3. Go to the doctor if you’re worried things are getting worse. Don’t put this one off. Colds turn into sinus infections, which turn into general, prolonged unhappiness (lesson learned on this one *sneeze*). Ask upperclassmen in your house if they have a preferred doctor or clinic. Alternatively, there are some clinics recommended by TKC, too, so have someone refer you to those, as well. Be sure you have all your insurance information.
4. Speaking of insurance, if you do go to the doctor, KNOW YOUR PARENTS’ BIRTHDAYS. I know, I know. You probably know them, right? Wrong. Lots of people don’t know! And that’s kind of okay! But if your parents are primary holders on insurance, the doctor’s office will need to know their birthdays. So go ahead and shoot that text to a sibling now so you aren’t calling your dad from a clinic lobby. Those places have terrible cell service.
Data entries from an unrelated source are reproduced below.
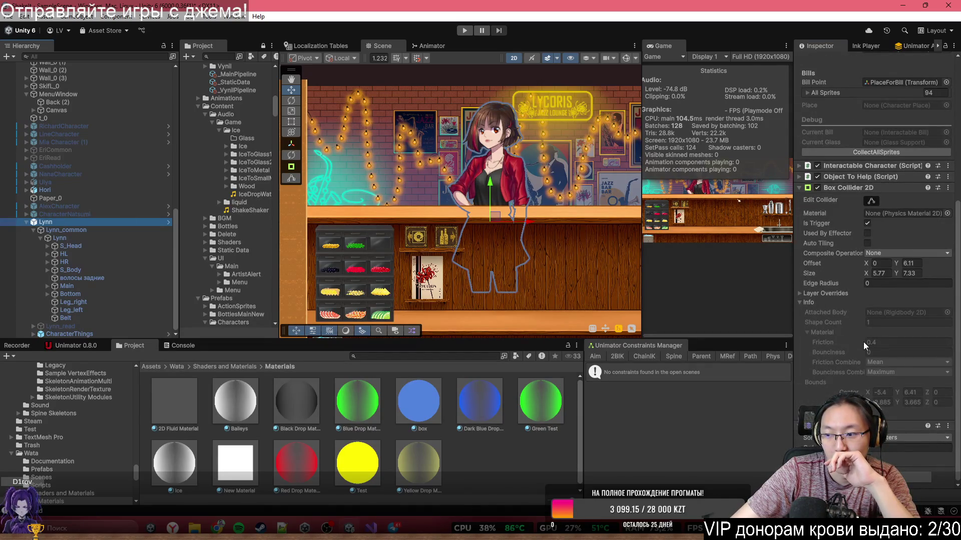
{"action": "scroll", "coordinate": [863, 341], "scroll_direction": "up", "scroll_amount": 5}
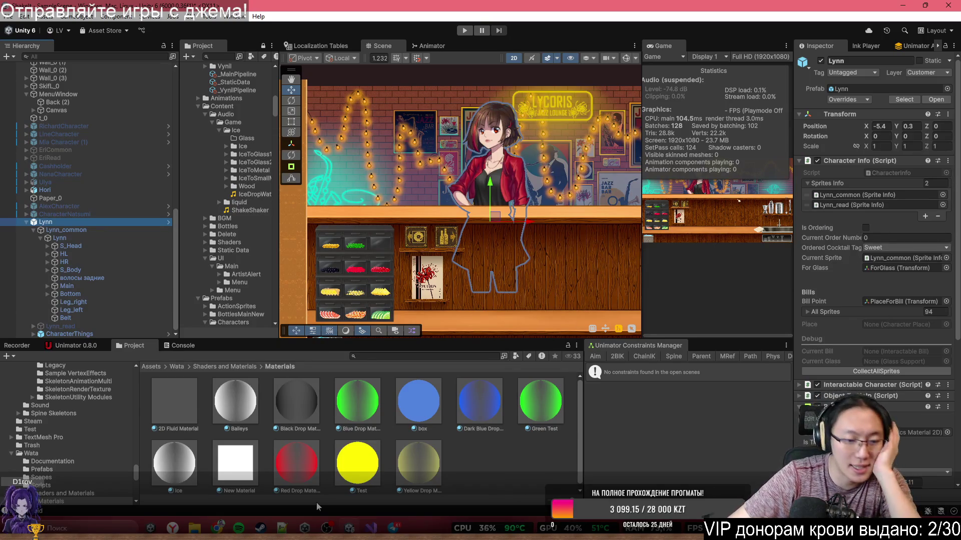
{"action": "left_click", "coordinate": [218, 528]}
Ask ChatGPT how the glasses sprite can keep its own sorting layer under a Sorting Group.
{"action": "left_click", "coordinate": [298, 478]}
{"action": "mouse_move", "coordinate": [661, 6]}
{"action": "left_mouse_down"}
{"action": "mouse_move", "coordinate": [551, 280]}
{"action": "mouse_move", "coordinate": [569, 359]}
{"action": "left_mouse_up"}
{"action": "scroll", "coordinate": [876, 376], "scroll_direction": "down", "scroll_amount": 5}
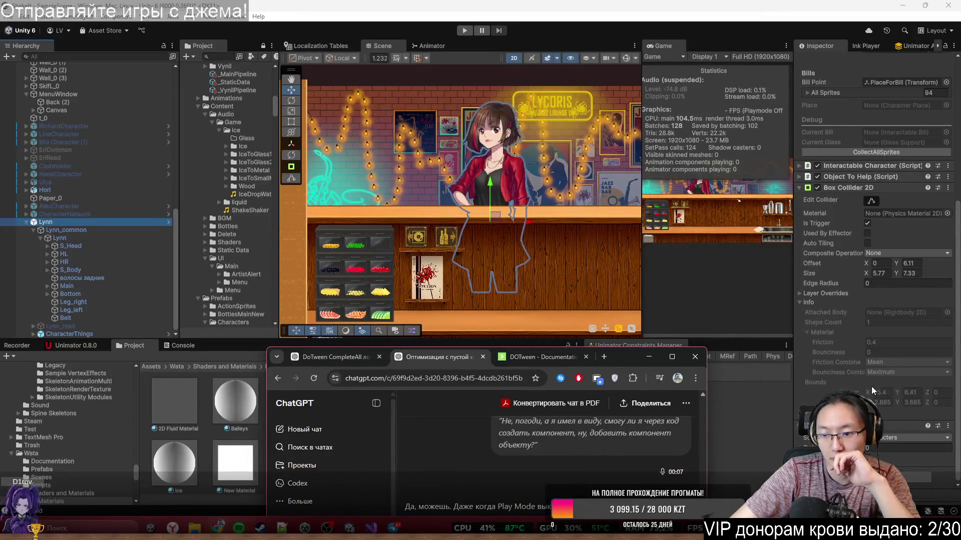
{"action": "double_click", "coordinate": [621, 357]}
5. Drink lots of fluids and sleep a lot. “Mom, I know! You’re embarrassing me,” is probably what you’re saying to your computer screen after reading that. But moms are right on this one. Hydration and rest are the two things your body needs to really get better, so be a pal and give it that much.
6. Once you’re on the up and up, CLEAN. You don’t want to get yourself or your roommates sick again. I have a friend in Texas who spent her entire freshman year bouncing strep throat back and forth between herself and roommates. So, once you’re better, you’ve got to clean! This includes, but is not limited to: disinfecting all hard surfaces, WASHING YOUR SHEETS, and getting a new toothbrush. The toothbrush thing is actually really important. So, yeah, do that.
Be careful this cold and flu season, friends. You don’t want to get sick. Trust me. Go get yourself a flu shot at Duane Reade and stop licking subway poles.